Más cómplices que adversarios, por Renato Cisneros
Más cómplices que adversarios, por Renato Cisneros
Renato Cisneros

En la superficie pareciera que uno es la contradicción del otro. El médico es científico, concreto, apunta al diagnóstico inequívoco; el periodista es disperso, generalista, tiende a la especulación. La dicotomía es tan funcional que casi nadie –empezando por los propios involucrados– parece estar interesado en subrayar sus coincidencias. Fuera de ser expertos en dar malas noticias, médicos y periodistas comparten el gen de la curiosidad, trabajan en función del otro, se basan en síntomas e indicios y, por si fuera poco, están envueltos en la misma paradoja: los guía la misión de corregir la realidad, aunque su materia prima esté hecha precisamente de imperfecciones. Un mundo sin enfermedades que erradicar ni caos social que denunciar sería el peor contexto para la estabilidad laboral de médicos y periodistas.

A pesar de estas similitudes, médicos y periodistas no han conseguido en todos estos años sortear el obstáculo que explica su vieja incordia: el lenguaje. Ni ellos nos entienden a nosotros, ni nosotros a ellos. Quizá sea un asunto de formación. Ellos se ajustan a protocolos y procedimientos rigurosos; nosotros desconfiamos de las reglas y solemos¡ eludir los principios rectores. Ellos suelen actuar con certezas medibles; nosotros nos guiamos por el olfato. Por eso, cuando un periodista entrevista a un médico, la mutua incomodidad no tarda en ponerse de manifiesto. Ellos abusan de términos enrevesados y estadísticas imposibles cuando nosotros solo requerimos de un titular, una promesa, una cita que lo sintetice todo.

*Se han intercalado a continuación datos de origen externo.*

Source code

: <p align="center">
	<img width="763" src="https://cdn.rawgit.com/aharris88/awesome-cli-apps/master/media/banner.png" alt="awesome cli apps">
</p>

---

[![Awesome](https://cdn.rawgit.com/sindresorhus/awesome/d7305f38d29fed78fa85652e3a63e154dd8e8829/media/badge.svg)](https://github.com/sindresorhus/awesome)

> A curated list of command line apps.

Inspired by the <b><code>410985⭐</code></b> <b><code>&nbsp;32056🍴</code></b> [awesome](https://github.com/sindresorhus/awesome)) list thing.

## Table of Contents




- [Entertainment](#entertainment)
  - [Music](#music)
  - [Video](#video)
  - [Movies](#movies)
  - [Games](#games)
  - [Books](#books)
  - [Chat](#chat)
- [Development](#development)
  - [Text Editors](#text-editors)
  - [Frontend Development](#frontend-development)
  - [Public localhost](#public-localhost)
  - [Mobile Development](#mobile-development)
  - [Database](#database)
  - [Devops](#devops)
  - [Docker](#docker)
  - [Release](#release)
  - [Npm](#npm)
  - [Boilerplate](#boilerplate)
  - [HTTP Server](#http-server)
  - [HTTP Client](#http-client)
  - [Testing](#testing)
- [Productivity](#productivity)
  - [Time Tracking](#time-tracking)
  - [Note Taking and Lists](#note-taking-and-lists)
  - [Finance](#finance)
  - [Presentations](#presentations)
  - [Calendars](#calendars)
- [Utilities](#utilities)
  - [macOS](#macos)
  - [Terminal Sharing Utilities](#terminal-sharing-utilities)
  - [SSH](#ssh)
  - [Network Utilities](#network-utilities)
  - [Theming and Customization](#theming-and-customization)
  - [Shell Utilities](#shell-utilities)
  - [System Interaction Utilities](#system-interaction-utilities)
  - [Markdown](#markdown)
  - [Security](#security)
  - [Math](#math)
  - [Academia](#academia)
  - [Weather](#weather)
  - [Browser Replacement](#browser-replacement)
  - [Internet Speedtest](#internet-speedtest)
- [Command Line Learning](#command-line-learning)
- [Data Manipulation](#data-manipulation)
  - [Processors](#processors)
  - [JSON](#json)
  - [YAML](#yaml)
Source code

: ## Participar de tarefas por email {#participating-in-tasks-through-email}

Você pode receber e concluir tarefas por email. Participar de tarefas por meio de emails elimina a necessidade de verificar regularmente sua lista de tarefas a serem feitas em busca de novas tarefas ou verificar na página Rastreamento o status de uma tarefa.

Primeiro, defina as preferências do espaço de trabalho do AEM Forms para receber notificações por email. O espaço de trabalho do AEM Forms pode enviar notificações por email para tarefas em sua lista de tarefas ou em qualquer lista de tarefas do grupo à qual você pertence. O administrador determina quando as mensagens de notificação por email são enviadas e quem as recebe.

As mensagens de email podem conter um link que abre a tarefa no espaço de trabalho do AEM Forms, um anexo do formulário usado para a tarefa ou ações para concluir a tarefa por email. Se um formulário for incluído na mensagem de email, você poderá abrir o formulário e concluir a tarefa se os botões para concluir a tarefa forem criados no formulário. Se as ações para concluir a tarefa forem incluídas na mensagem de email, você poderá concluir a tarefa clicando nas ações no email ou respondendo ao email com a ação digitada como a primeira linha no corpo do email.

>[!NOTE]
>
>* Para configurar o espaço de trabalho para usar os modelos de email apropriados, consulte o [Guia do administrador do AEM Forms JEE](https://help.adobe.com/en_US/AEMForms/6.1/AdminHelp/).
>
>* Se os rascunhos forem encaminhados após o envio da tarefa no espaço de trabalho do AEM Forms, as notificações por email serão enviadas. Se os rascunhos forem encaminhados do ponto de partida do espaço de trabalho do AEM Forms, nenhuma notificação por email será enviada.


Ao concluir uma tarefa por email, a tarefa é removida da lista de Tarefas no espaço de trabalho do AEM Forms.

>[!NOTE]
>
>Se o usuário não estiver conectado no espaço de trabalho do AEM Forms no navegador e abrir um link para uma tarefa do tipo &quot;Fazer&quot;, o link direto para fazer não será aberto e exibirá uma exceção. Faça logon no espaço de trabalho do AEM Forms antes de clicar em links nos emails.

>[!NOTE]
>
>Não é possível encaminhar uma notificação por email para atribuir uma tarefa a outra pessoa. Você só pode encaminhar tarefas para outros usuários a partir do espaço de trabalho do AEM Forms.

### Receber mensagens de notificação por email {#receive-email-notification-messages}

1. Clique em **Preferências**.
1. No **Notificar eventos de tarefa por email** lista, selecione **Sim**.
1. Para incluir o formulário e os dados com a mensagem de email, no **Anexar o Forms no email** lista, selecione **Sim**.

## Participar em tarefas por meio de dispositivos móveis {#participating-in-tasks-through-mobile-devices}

En las últimas semanas las asperezas entre ambos gremios se han incrementado como hacía tiempo no sucedía. Les hemos dicho “carniceros” y nos han calificado de “hienas”. Es justo señalar que, en los dos casos que han precipitado el conflicto (los de Milagros Rumiche y Shirley Meléndez), los periodistas cedieron al dramatismo de unas historias que parecían contarse solas, pero cuyos detalles médicos no fueron debidamente consignados. En el caso puntual de Meléndez, se habló temerariamente de “negligencia médica” cuando hasta hoy los investigadores no han dado su veredicto.

Aun cuando ha sido comprensible la ofuscación del sector médico, algunos de sus voceros han puesto las manos al fuego por colegas que están bajo el escrutinio de la ley, cayendo así en la irresponsabilidad de la que venían renegando.

Por otro lado, y sin justificar la ligereza periodística, habría que decir que el sistema médico nacional hace pasar por verosímil cualquier denuncia de mala praxis: ya sea por la precariedad de las instalaciones, por la comunicación muchas veces insensible del personal médico hacia los pacientes o por los antecedentes registrados (siendo el más fresco el de la amputación equivocada de una pierna del anciano Jorge Villanueva, perpetrada por médicos que ya fueron condenados).

Además de investigar más y comunicar mejor, algo debemos hacer periodistas y médicos para que los nombres que bautizan a los hospitales públicos dejen de relacionarse con prácticas inhumanas. Alberto Sabogal fue pionero de la cirugía de hígado; Guillermo Almenara fue un bacteriólogo condecorado; el abogado Edgardo Rebagliati creó desde cero el sistema de seguridad social, pero hoy son apenas sinónimo de descuido e inseguridad, cuando no de muerte.

Sé que la dupla periodistamédico puede funcionar porque lo constato a diario. Estoy casado con una doctora. Y aunque me cuesta comprender las conversaciones llenas de tecnicismos insufribles que mantiene con sus colegas –como ella seguramente padece las mías con mis amigos escritores–, juro que nos entendemos. Los prismas con que miramos alrededor son distintos, pero nuestro idioma sigue siendo el mismo.

Esta columna fue publicada el 27 de agosto del 2016 en la revista Somos.